One afternoon in July, I was sitting on my bed reading something….. and was startled when a book fell from a shelf lined with books and landed loudly on the floor.  When I picked it up later, I saw that something had fallen out and picked it up.   It was a prayer card from when my grandmother died, when I was 18.   And I looked at it, and saw that this day was the anniversary, the same day in July that she had died.   “Hi Grandma!”, I said to Grandma, who said “Hi” first.

I’m a lucky girl, being that Grandma said “Hi” first — and the first dead person to say hi.   I don’t trust anyone else as simply, or un-complicatedly, like Grandma.

So, this November I had hard work to do, getting crap together for my case with Missouri Jesuits.

I was putting it off, the way we people shut down when things are just way too hard.

And then the spirit of San Salvador captivated my reading, my conversations, my prayer — when I was hardly aware, not feeling much Catholic anymore…..  It’s the 20th anniversary of the murder of 6 Jesuits and 2 women co-workers in San Salvador.

And then one morning it was easy:    Tell the uncomfortable  truth, put the important papers together, and get it done.

Lying and Religion

November 28, 2009

I majored in philosophy at Holy Cross and loved it, but didn’t agree with the guidance that I should go on for a PhD.  I’ve never regretted that decision, though the reason I had then no longer applies.  Then, I kept telling people, “But I have nothing to say.”   How can you go on for a PhD and teach if you have nothing to say?  I had some fabulous teachers who had things to say.

Of course, that all changed.  I have plenty to say.   Plenty.   It changed for me at around 30.   And there’s been no let up.

I wonder a lot about how religious people tell lies, especially people in leadership roles.   If you need a refresher, google what the Irish Catholic church is saying about why they lied about rape and sexual abuse and allowed more human beings to be raped and sexually abused.  Look up what the American Catholic church said about their lies and cover ups about all the people who were raped and sexually abused.

The Jesuits are lying in 2009 — and it is no different.   It’s no different at all.  Lying, because in some way the truth will be costly and uncomfortable.

Jesuits engage in a daily examen of consciousness.

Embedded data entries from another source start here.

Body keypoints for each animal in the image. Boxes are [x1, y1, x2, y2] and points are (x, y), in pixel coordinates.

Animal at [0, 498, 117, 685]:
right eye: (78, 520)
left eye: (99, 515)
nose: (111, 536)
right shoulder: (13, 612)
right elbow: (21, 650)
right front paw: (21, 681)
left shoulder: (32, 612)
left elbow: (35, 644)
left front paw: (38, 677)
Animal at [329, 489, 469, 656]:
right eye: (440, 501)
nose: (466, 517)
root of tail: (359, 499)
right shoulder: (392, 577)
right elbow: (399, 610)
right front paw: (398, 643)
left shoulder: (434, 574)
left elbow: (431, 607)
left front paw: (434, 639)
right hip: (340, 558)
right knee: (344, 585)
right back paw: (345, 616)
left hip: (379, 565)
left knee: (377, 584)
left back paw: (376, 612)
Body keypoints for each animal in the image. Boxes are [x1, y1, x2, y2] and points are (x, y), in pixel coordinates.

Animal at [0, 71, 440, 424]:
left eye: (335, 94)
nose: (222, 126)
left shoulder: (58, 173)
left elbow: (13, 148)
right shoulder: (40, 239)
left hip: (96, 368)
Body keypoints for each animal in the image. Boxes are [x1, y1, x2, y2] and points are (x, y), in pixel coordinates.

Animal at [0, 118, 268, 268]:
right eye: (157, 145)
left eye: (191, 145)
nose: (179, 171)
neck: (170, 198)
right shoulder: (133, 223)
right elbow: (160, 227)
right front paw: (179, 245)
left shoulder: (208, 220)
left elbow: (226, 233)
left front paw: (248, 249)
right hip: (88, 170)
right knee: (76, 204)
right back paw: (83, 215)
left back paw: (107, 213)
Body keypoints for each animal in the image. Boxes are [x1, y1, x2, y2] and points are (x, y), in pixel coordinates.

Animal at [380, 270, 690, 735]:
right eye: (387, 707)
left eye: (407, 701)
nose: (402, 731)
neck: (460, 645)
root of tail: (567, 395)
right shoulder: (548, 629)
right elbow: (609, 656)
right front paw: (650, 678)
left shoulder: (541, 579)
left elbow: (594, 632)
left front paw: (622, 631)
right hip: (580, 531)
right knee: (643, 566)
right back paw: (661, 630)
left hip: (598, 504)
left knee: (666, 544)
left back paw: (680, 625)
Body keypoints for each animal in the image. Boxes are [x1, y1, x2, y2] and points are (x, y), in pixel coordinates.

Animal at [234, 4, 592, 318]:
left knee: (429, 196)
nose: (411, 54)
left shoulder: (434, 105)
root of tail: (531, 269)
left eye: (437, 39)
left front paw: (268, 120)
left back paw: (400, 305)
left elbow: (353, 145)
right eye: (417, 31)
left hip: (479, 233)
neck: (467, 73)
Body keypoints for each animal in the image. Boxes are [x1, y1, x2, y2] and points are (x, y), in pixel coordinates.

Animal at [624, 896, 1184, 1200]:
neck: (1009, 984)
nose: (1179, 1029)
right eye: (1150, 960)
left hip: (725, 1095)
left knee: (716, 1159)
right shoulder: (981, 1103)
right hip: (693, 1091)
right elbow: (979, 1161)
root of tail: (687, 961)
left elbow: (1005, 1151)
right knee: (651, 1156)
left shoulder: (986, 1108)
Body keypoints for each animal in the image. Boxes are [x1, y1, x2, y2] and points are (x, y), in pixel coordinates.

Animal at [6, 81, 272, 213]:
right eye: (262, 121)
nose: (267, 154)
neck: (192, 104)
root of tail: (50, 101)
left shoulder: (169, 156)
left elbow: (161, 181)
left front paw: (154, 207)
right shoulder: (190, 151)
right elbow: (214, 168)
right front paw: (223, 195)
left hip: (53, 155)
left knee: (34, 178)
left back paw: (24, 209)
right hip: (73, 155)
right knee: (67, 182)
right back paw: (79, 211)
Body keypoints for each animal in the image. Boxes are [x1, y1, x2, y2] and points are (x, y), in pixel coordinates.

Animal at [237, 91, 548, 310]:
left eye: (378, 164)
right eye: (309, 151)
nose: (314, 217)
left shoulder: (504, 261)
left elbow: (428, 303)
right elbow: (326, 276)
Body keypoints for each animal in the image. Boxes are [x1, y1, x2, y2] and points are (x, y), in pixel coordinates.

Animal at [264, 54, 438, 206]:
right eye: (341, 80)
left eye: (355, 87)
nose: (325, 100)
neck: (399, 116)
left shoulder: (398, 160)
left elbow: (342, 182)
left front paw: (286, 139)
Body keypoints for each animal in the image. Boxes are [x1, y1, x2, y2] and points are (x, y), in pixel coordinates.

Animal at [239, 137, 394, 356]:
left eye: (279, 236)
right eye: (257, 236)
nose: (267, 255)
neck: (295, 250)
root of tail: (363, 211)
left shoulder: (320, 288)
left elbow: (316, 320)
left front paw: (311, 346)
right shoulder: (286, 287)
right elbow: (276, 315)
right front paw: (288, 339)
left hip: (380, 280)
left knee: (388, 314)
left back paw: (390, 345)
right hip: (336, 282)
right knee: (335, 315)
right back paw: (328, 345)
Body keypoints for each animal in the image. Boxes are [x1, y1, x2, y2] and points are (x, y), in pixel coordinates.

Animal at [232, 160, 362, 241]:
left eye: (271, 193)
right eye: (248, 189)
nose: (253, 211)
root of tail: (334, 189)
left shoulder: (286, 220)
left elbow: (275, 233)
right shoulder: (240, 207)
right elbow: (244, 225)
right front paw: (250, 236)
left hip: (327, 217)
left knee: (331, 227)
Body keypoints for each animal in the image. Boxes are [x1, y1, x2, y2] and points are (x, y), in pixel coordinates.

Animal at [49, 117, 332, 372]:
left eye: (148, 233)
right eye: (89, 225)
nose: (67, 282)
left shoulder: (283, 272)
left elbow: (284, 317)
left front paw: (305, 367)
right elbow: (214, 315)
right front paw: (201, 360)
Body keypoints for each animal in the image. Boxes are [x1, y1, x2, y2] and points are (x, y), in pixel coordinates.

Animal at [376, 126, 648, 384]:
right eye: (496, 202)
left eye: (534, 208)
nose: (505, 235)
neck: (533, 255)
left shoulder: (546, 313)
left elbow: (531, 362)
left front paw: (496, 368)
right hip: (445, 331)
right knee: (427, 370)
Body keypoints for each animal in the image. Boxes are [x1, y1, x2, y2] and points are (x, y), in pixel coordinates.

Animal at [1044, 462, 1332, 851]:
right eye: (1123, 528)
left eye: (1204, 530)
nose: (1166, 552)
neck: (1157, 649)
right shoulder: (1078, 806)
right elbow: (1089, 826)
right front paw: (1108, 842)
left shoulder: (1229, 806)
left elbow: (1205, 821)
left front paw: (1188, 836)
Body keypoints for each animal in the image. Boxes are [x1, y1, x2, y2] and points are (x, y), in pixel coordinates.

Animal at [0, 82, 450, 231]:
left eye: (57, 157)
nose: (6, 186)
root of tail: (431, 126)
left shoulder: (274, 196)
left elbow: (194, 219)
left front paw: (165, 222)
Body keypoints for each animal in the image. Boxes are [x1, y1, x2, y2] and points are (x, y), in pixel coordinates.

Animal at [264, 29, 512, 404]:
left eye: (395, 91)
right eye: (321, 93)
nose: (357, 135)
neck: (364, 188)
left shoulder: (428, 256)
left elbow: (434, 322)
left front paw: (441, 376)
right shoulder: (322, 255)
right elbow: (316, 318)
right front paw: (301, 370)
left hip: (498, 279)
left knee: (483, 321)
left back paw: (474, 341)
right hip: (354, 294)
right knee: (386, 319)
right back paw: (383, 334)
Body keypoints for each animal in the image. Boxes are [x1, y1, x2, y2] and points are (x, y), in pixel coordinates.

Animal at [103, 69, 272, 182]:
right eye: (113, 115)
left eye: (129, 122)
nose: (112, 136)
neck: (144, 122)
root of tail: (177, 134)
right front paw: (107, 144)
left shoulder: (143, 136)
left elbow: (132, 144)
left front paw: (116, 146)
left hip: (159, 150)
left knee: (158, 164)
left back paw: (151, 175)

I wonder how that works with lying — but the American and European churches found comfort with it awhile ago.

The Catholic Church and its Liars

November 27, 2009

In the past 24 hours, I’ve read and heard a lot from liars in the Catholic church, and it re-opened recent wounds.

A commission in Ireland released a long awaited report on sexual abuse by clergy and the shocking pattern of lies from church authorities who covered it up.  You would think, from what Irish bishops are saying, that change is coming.

If the US church is any example, the Catholic church will continue to tell lies.  Seven years after it made public apologies for lies and cover ups and promised not to do it again, the Catholic church in the US is still lying.

I caught the last two Missouri Jesuit provincials telling lies about the 2003 agreement they signed after finding me credible.   Prov. #2 lied about the abuser’s actions that breached the agreement.  Easy to prove that he lied. Prov. #3 lied when he said the abuser has always denied it — the abuser apologized twice — and it’s not even relevant, after they found me credible and told me they did not believe him.  Prov. #3 also failed to address prov. #2’s lies about breaching the agreement, because he would have to lie too.

I read an article about a talk prov. #2 recently gave, about lies.  He was focusing on the lies told and the cover up by political and military officials after six Jesuits and two women were murdered in San Salvador twenty years ago.  And the lie that one human life is worth more than another, and that it took the deaths of Jesuits to focus efforts on stopping the killing.

Jesuits — along with Catholic hierarchy — will talk about and expose the lies of others, but not look at their own actions unless they are caught and exposed.

It’s no fun, any of this, and the cost on me is huge … but the lying has to stop, and I will make sure of that.